**EXERCISE BRIEF**
If a line below contains "фреонопровода", count it. Report the final total and nothing more.

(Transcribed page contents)
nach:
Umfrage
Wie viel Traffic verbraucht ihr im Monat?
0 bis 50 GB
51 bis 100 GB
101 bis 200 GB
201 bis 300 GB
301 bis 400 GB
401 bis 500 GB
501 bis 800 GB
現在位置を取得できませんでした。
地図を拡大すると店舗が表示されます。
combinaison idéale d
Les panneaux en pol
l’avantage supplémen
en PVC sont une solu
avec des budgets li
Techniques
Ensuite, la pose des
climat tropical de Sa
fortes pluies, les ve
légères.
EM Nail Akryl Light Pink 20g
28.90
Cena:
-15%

--

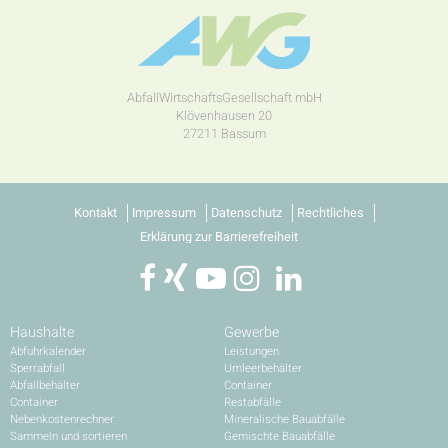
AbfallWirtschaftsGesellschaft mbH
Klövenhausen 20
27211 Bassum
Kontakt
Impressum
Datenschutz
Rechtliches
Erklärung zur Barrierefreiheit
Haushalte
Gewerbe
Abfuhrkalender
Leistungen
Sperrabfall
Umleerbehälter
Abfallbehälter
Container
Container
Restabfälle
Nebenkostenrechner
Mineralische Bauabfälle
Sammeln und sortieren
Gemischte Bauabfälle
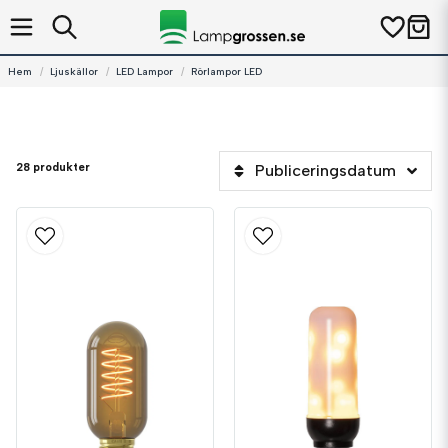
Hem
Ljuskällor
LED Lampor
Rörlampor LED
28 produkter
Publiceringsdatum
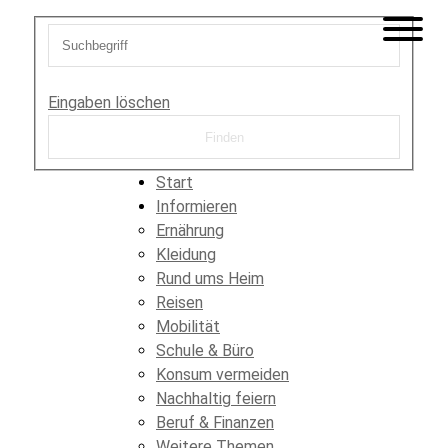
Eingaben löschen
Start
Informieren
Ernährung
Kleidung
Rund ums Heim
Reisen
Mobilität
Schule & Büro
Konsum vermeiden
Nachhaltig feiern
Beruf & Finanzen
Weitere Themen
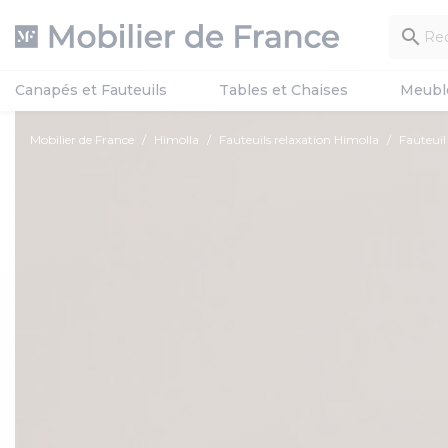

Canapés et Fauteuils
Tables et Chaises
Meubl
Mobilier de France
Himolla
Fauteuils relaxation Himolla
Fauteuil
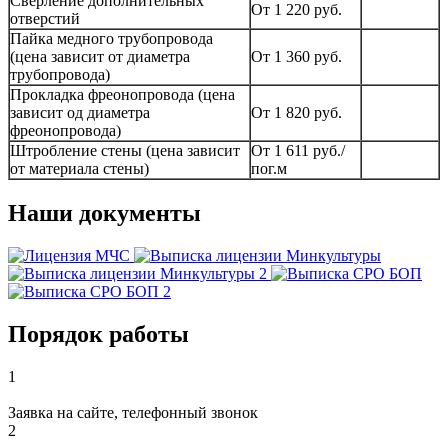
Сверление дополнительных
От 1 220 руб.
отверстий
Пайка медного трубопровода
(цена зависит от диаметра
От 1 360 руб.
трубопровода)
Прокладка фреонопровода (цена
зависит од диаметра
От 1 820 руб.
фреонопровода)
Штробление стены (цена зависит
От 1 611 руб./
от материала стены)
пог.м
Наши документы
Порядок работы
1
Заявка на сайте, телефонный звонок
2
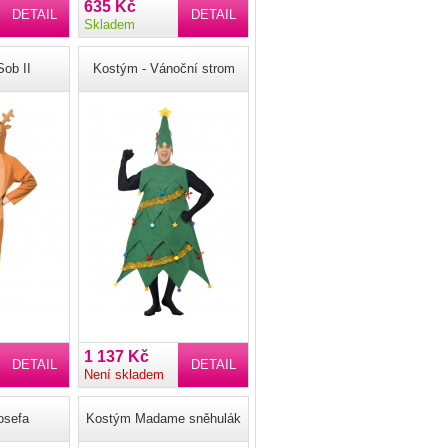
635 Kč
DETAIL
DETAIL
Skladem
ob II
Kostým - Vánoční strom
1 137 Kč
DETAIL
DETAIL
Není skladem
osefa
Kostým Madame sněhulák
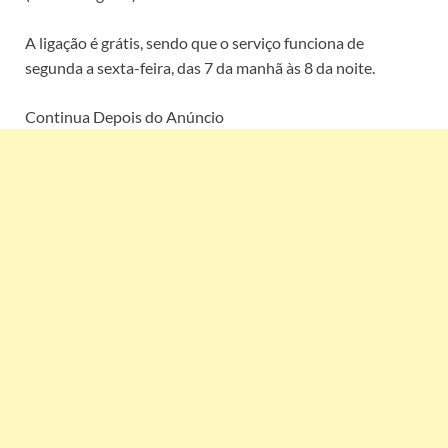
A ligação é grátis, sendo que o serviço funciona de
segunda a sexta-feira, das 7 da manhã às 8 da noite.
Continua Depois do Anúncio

**RESULT OF THIS TASK**
2